Several legal sources, who asked not to be named, said the Criminal Code prohibition against wearing a mask while committing an indictable offense was designed to prevent criminals from escaping prosecution by hiding their identity.
Melenchuk is well-known to police in the city. He said the arresting officer called him by name when he approached the activist to inform him he was under arrest.
While Melenchuk said he believes the police have stretched the meaning of a couple of Criminal Code sections in an attempt to make trouble for him, Inspector Lorne Constantinoff, public affairs officer with the Saskatoon City Police, denied that charge.

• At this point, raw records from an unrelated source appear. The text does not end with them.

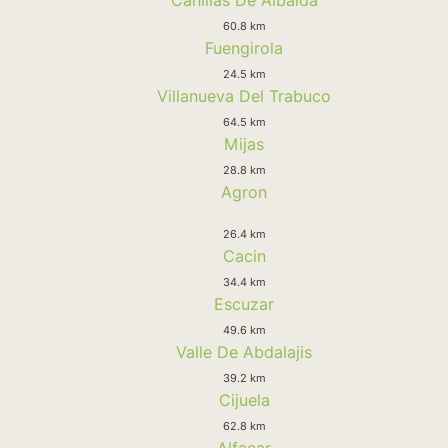
60.8 km
Fuengirola
24.5 km
Villanueva Del Trabuco
64.5 km
Mijas
28.8 km
Agron
26.4 km
Cacin
34.4 km
Escuzar
49.6 km
Valle De Abdalajis
39.2 km
Cijuela
62.8 km
Alfacar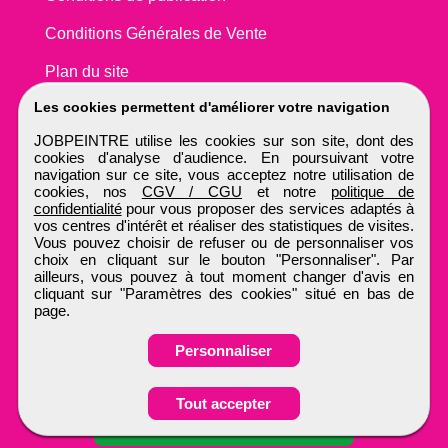
Conditions Générales de Vente
Plan du site
Les cookies permettent d'améliorer votre navigation
JOBPEINTRE utilise les cookies sur son site, dont des
cookies d'analyse d'audience. En poursuivant votre
navigation sur ce site, vous acceptez notre utilisation de
cookies, nos
CGV / CGU
et notre
politique de
confidentialité
pour vous proposer des services adaptés à
vos centres d'intérêt et réaliser des statistiques de visites.
Vous pouvez choisir de refuser ou de personnaliser vos
choix en cliquant sur le bouton "Personnaliser". Par
ailleurs, vous pouvez à tout moment changer d'avis en
cliquant sur "Paramètres des cookies" situé en bas de
page.
Personnaliser
Obtenir ses
Tout accepter
coordonnées
JOBPEINTRE
Tous droits réservés © 1999 - 2026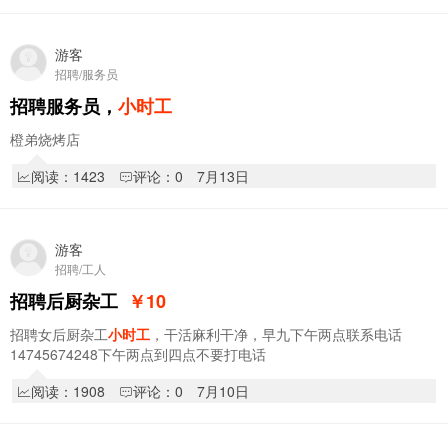
游客
招聘/服务员
招聘服务员，
小时工
橙弟烧烤店
阅读：1423
评论：0
7月13日
游客
招聘/工人
招聘后厨杂工
￥10
招聘女后厨杂工
小时工
，干活麻利干净，早九下午两点联系电话
14745674248下午两点到四点不要打电话
阅读：1908
评论：0
7月10日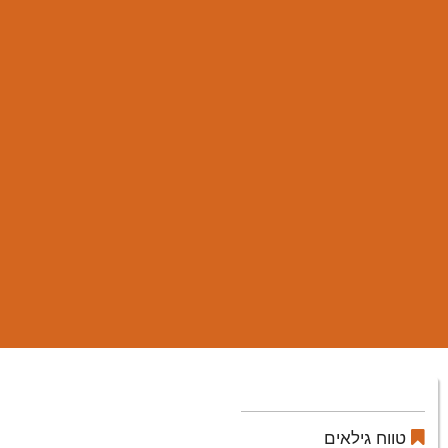
טווח גילאים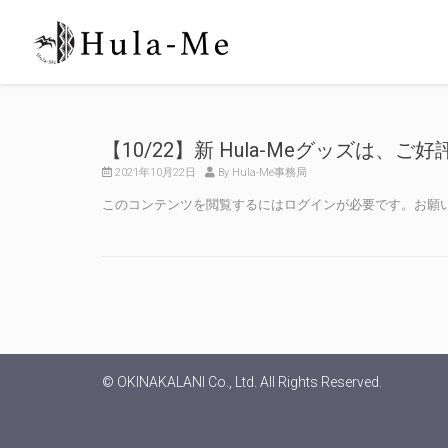
【10/22】新 Hula-Meグッズは、
2021年10月22日
By Hula-Me事務局
このコンテンツを閲覧するにはログインが必要です。お願
© OKINAKALANI Co., Ltd. All Rights Reserved.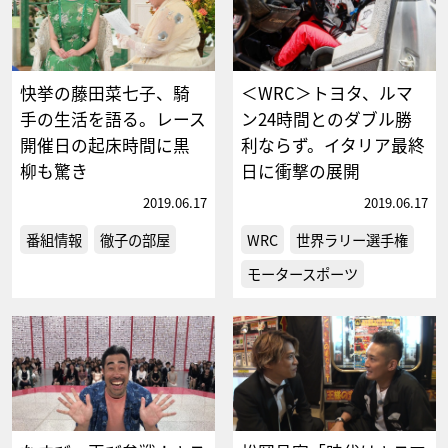
快挙の藤田菜七子、騎
＜WRC＞トヨタ、ルマ
手の生活を語る。レース
ン24時間とのダブル勝
開催日の起床時間に黒
利ならず。イタリア最終
柳も驚き
日に衝撃の展開
2019.06.17
2019.06.17
番組情報
徹子の部屋
WRC
世界ラリー選手権
モータースポーツ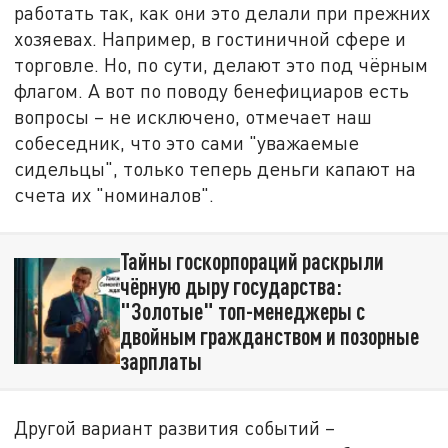
работать так, как они это делали при прежних
хозяевах. Например, в гостиничной сфере и
торговле. Но, по сути, делают это под чёрным
флагом. А вот по поводу бенефициаров есть
вопросы – не исключено, отмечает наш
собеседник, что это сами "уважаемые
сидельцы", только теперь деньги капают на
счета их "номиналов".
Тайны госкорпораций раскрыли
чёрную дыру государства:
"Золотые" топ-менеджеры с
двойным гражданством и позорные
зарплаты
Другой вариант развития событий –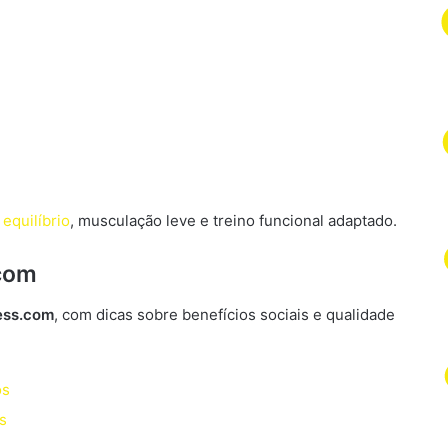
 equilíbrio
, musculação leve e treino funcional adaptado.
co
m
ess.com
, com dicas sobre benefícios sociais e qualidade
os
s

"That is not the position of the police department at all. Mr. Melenchuk has been protesting for quite some time and we've had conversations with him, indicated to him that when we act upon these things, it's not the police department acting on our own behalf. When it comes to charges like dsturbance, mischief, things like that, the police department is not the complainant. We receive the complaint from a concerned citizen. We evaluate the basis of their complaint and then interpret that to charges related in the Criminal Code," he said.